You guys were right. Making lists of things to fix doesn’t sound like fun. I need to open my eyes if I can’t understand why a woman might be afraid to walk alone in a dark parking lot at night. I don’t always do a great job of listening and I struggle to put myself in other people’s shoes. An interaction with my sister pointed out the core of one of my problems. She wanted to know what I got on my SATs and I didn’t want to tell her because I knew I did way better than she realistically was going to. Maybe in some situations that’s the right thing to do but it also assumes that being good at SATs is a universally valued skill that all people want to be better at. Point is, it’s stupid, I’m stupid and I have a lot of toxic ideas about “intelligence” that will take a while to sort out. It’s a core part of my identity but really doesn’t need to be. I need to do more work on understanding my anxiety and haven’t recognized the burden I necessarily put on other people when I don’t do the work myself to figure it out. I ask questions and don’t recognize that the questions are for me and not for them and if they’re vulnerable then the questions almost certainly make them feel worse.

But the real point is that I’m still incredibly sad that it’s over and know I made a terrible mistake. Not because I ended it, but because I didn’t talk to her and tell her that I was unhappy and give her a chance to make a decision as well (also I talked at the time before the breakup only to my new therapist and not any of my friends who would’ve reminded me that I really like her). My instincts were right. She’s still incredibly sad and hurt by our breakup. In her words, she already trusted me so much that the breakup was maximally devastating. I wasn’t saving her any heartbreak by breaking up after “only 5 months”. It was easy for me to read the posts and think I’m self-important for thinking that my 5 month relationship is any different than any other 5 month relationship and that the better thing to do for her was to end it. But the truth is it was just the cowards way out so that I didn’t have to do the hard work of sharing my feelings and being truly vulnerable about things that would actually hurt me if I was judged on. Ours was an unusual case and in hindsight you could possibly say she was having an emotional affair with me for the previous year and a half (I had a hopeless crush on her and didn’t really understand the concept of an inappropriate level of emotional intimacy).

I’ve learned an insane amount in the last year and wouldn’t trade it for the world! But it hurts a lot. She’s going away to medical school in a month or two. She got in after many months of stress!! I’m in a much better place jobwise.
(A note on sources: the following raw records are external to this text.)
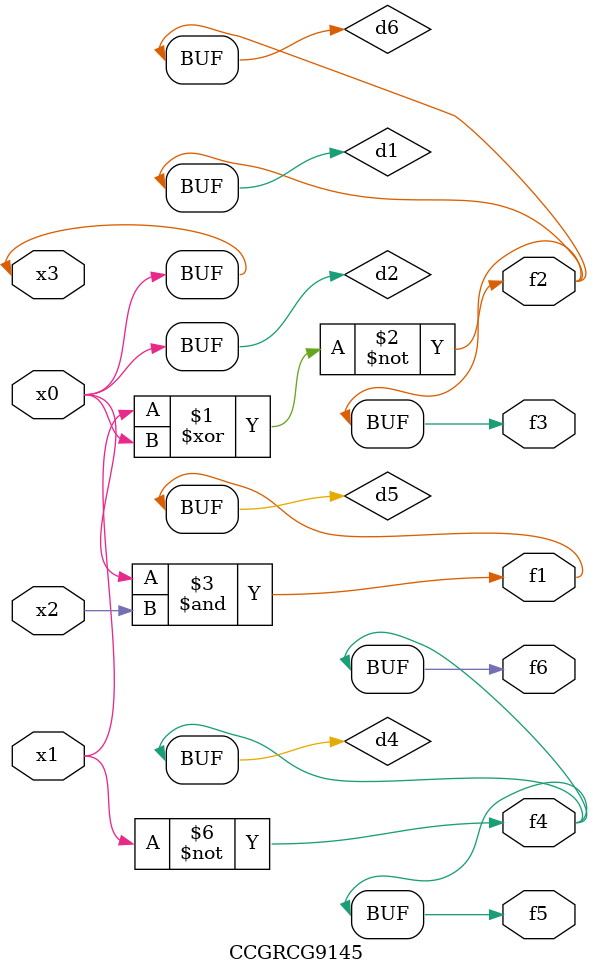
<source format=v>
module CCGRCG9145(
	input x0, x1, x2, x3,
	output f1, f2, f3, f4, f5, f6
);

	wire d1, d2, d3, d4, d5, d6;

	xnor (d1, x1, x3);
	buf (d2, x0, x3);
	nand (d3, x0, x2);
	not (d4, x1);
	nand (d5, d3);
	or (d6, d1);
	assign f1 = d5;
	assign f2 = d6;
	assign f3 = d6;
	assign f4 = d4;
	assign f5 = d4;
	assign f6 = d4;
endmodule

</source>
I read a lot of Nora Samaran posts (this one on shame and hope was really insightful) and recognized to an incredible degree how I defensively protect against the guilt of hurting someone. We just started going to a therapist together for the last 4 weeks before she leaves, so that we can reach a stable place to have a friendship. I wish she was staying in the area so we could try again, but it's probably for the best and hopefully we can maintain a healthy friendship. It’s hard for me to know what the right thing is. But I've gotten better about expressing my needs. It was really hard for me but the other day I told her it hurts my feelings when she makes jokes about me "being a robot" and it's a big concern of mine that the joke is true. I’m confident I’ll get better and better about being honest and vulnerable and hopefully the sadness and doubt feel completely manageable one day.

PS:
I know the long-term answer is to date other people and she’s not the only one, and once she moves I’ll force myself to do that. But right now I’m just trying to sit with my feelings and enjoy the last month before she leaves.